Patterns have been in use for quite some time to work with system architecture and software design. Currently, enterprise architecture is one of the more complex undertakings in many organizations, and there are many enterprise architecture frameworks that organizations can adapt and use for the task. While those frameworks can be helpful for specific approaches and methods, they are not helping with the content of the outcomes, which very often is a task they have to work with alone. Enterprise architecture patterns should help with the outcome's content. Patterns suggest a set of blueprints for each one of the different architectures, and therefore decrease the resources and time needed to get successful and agile enterprise architectures. A simple and clear way of finding a match between enterprise and pattern is by using style. Styles employ a simple life metaphor to describe much more complex activities. This presentation will provide a discussion of design patterns, architecture patterns, enterprise architecture patterns, and styles. In particular, the discussion will provide insight into a new style that describes data-centric enterprises and provides the blueprints and proven concepts for business, information, system, and infrastructure architectures.

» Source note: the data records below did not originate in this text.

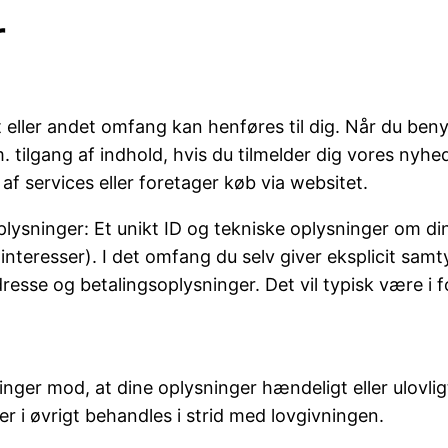
r
et eller andet omfang kan henføres til dig. Når du be
 tilgang af indhold, hvis du tilmelder dig vores nyhed
af services eller foretager køb via websitet.
lysninger: Et unikt ID og tekniske oplysninger om din
(interesser). I det omfang du selv giver eksplicit sam
sse og betalingsoplysninger. Det vil typisk være i fo
nger mod, at dine oplysninger hændeligt eller ulovligt b
i øvrigt behandles i strid med lovgivningen.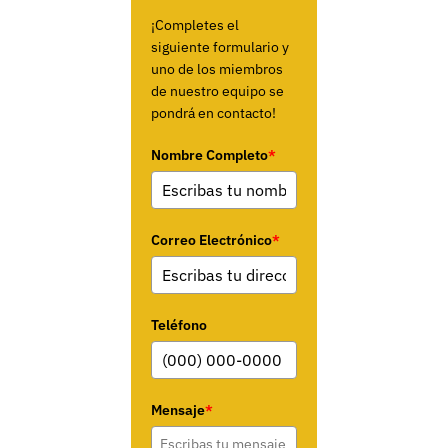
¡Completes el
siguiente formulario y
uno de los miembros
de nuestro equipo se
pondrá en contacto!
Nombre Completo
*
Correo Electrónico
*
Teléfono
Mensaje
*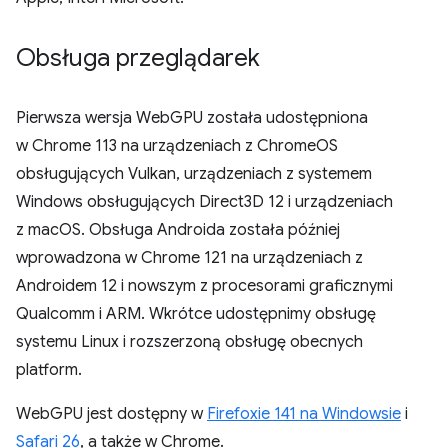
Obsługa przeglądarek
Pierwsza wersja WebGPU została udostępniona
w Chrome 113 na urządzeniach z ChromeOS
obsługujących Vulkan, urządzeniach z systemem
Windows obsługujących Direct3D 12 i urządzeniach
z macOS. Obsługa Androida została później
wprowadzona w Chrome 121 na urządzeniach z
Androidem 12 i nowszym z procesorami graficznymi
Qualcomm i ARM. Wkrótce udostępnimy obsługę
systemu Linux i rozszerzoną obsługę obecnych
platform.
WebGPU jest dostępny w
Firefoxie 141 na Windowsie
i
Safari 26
, a także w Chrome.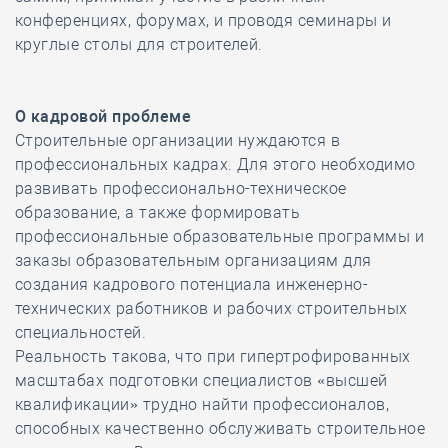
конференциях, форумах, и проводя семинары и
круглые столы для строителей.
О кадровой проблеме
Строительные организации нуждаются в
профессиональных кадрах. Для этого необходимо
развивать профессионально-техническое
образование, а также формировать
профессиональные образовательные программы и
заказы образовательным организациям для
создания кадрового потенциала инженерно-
технических работников и рабочих строительных
специальностей.
Реальность такова, что при гипертрофированных
масштабах подготовки специалистов «высшей
квалификации» трудно найти профессионалов,
способных качественно обслуживать строительное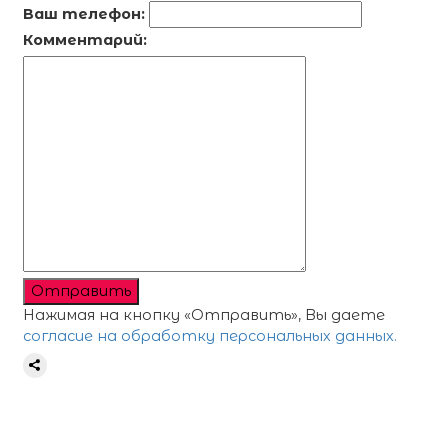
Ваш телефон:
Комментарий:
Отправить
Нажимая на кнопку «Отправить», Вы даете
согласие на обработку персональных данных.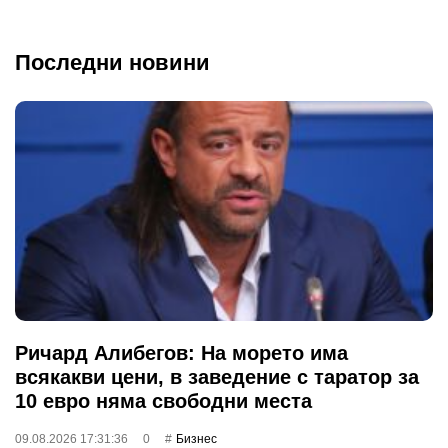
Последни новини
Ричард Алибегов: На морето има
всякакви цени, в заведение с таратор за
10 евро няма свободни места
09.08.2026 17:31:36
0
Бизнес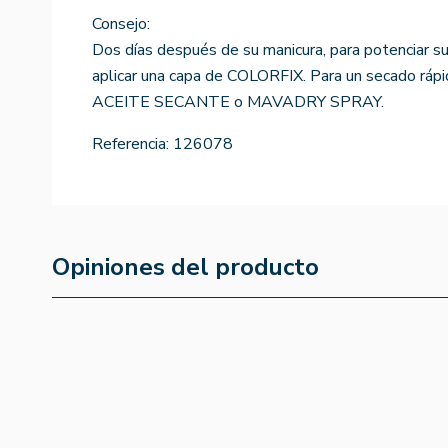
Consejo:
Dos días después de su manicura, para potenciar su 
aplicar una capa de COLORFIX. Para un secado rápi
ACEITE SECANTE o MAVADRY SPRAY.
Referencia:
126078
Opiniones del producto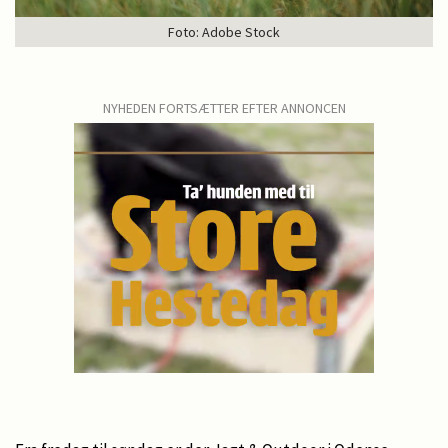
Foto: Adobe Stock
NYHEDEN FORTSÆTTER EFTER ANNONCEN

Selecting SOA Infrastructure
Chris Haddad, Practice Manager, Burton Group
May 17, 2:00 p.m.
Your organization is embarking on an initiative to layer service-oriented architecture infrastructure on top of the existing application platform. Chris Haddad, Burton Group Practice Manager, will present how to best prioritize, deliver, and execute an SOA infrastructure strategy. The session will cover how to align architecture components, tooling, governance frameworks, and project methodologies with service-oriented architecture requirements. Chris also will recommend sample RFI evaluation matrixes, proof of concept project plans, and implementation road maps.

SOA Operations and Governance to Move Applications to the Network Architecture
Andrew Nash, CTO, Reactivity Inc.
May 17, 3:30 p.m.
|Application deployment, operation, security, and transaction loads have traditionally impacted the network through a narrow and well-understood set of interfaces. With the advent of service-oriented architecture and Web services, applications are no longer restricted to large chunks of logic running on specific servers. Instead, the application is itself moving toward a system of small, reusable network components. At the same time, proven networking techniques have now been adapted by application-level protocols, and for the first time large-scale, network-level intermediaries can manipulate, control, monitor, and provide direct value to applications at a very fine-grain level. This presentation describes the new network devices that will be introduced to support and control applications as they move into the network architecture. We'll examine how these changes have taken place and what the impact is from a network operations and corporate governance perspective.

Use a Services Networking Approach to Build a Scalable and Extendable SOA
Frank Martinez, Chairman, CTO, and Cofounder, Blue Titan Software
May 17, 4:30 p.m.
How do organizations balance near-term project success with long-term infrastructure reliability as they build service-oriented architectures (SOAs)? By employing an incremental approach based on a well-planned enterprise-wide SOA architecture, architects can be successful with their enterprise SOA initiatives. We'll address how to approach SOA deployment and management for multiple lines of business from a process point of view, and we'll cover implementation of SOA at the project level to enable delivery of immediate benefits while allowing room for expansion to an enterprise-wide SOA. Learn how real customers have leveraged a services networking approach to SOA to simplify the scope of their business processes, seamlessly span heterogeneous technology environments, mitigate the variances of business processes, and exponentially accelerate the speed of business process implementation.